>> begin Records provided

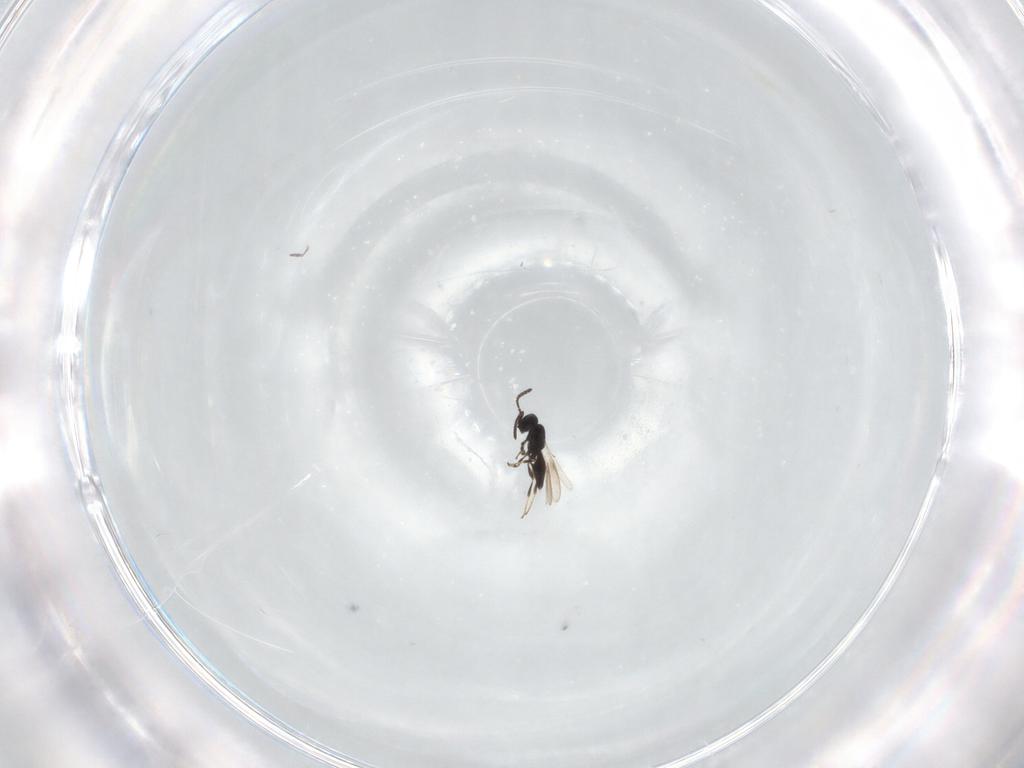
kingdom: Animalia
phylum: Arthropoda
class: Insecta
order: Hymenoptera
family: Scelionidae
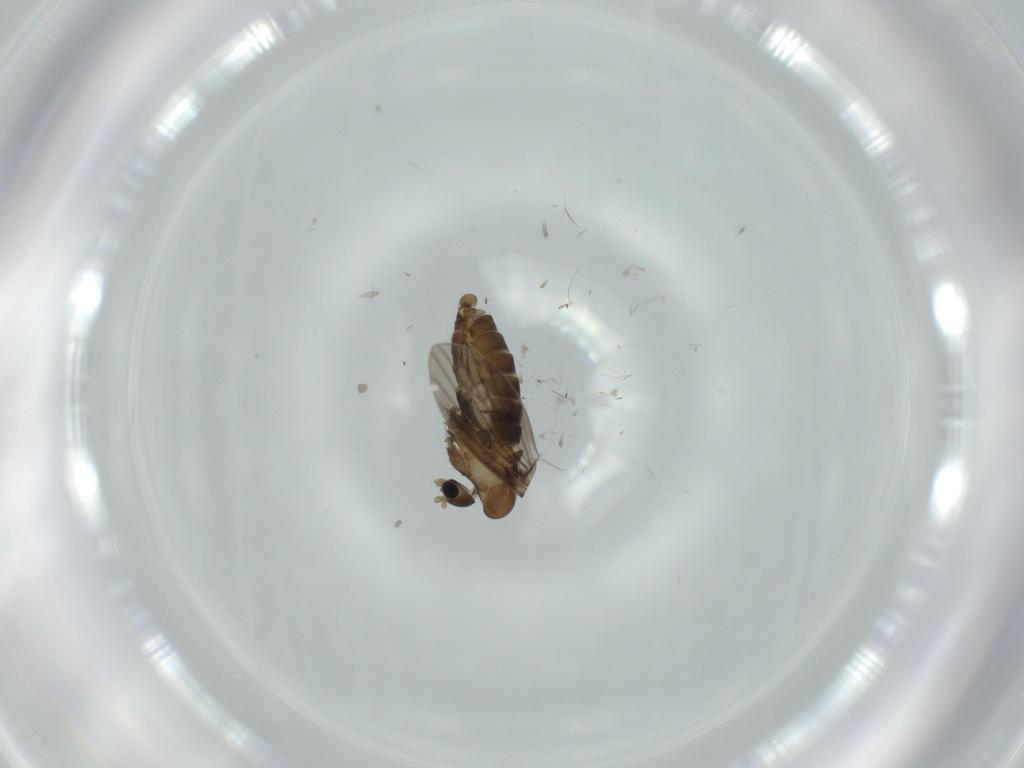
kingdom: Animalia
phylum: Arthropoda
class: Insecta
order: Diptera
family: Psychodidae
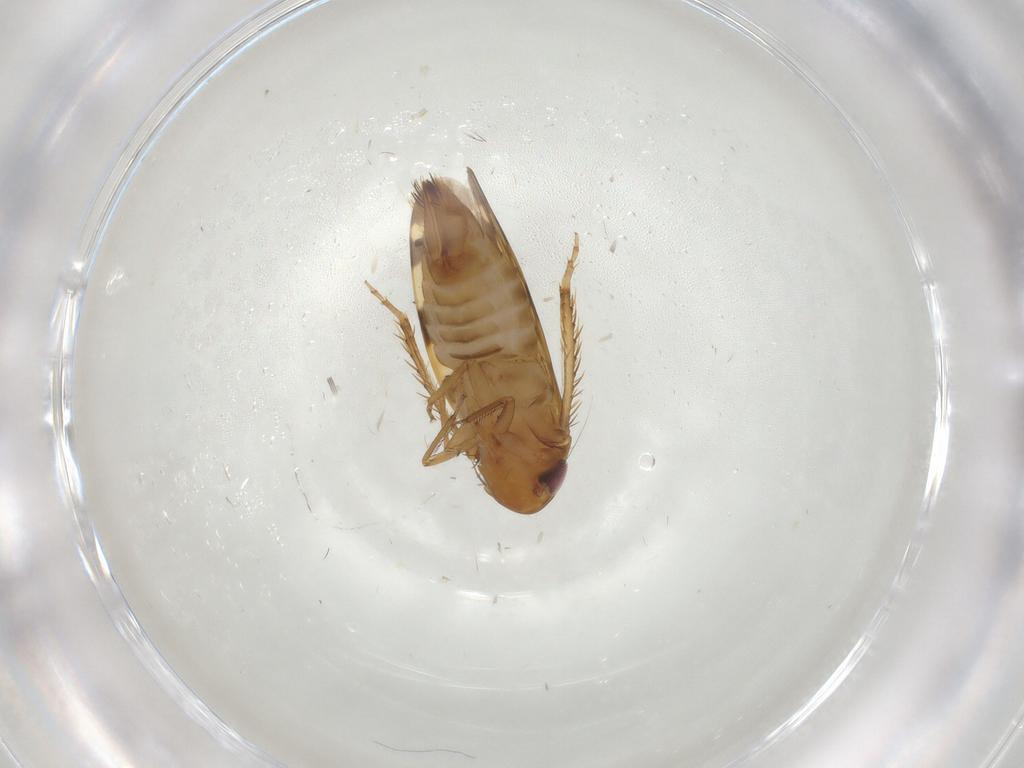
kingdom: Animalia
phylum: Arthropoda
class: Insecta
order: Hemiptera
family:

>> end Records provided

» Your goal: Copy every line of text from all the items above, word for word, but leave out the pictures.

» Finished task:
kingdom: Animalia
phylum: Arthropoda
class: Insecta
order: Hymenoptera
family: Scelionidae
kingdom: Animalia
phylum: Arthropoda
class: Insecta
order: Diptera
family: Psychodidae
kingdom: Animalia
phylum: Arthropoda
class: Insecta
order: Hemiptera
family:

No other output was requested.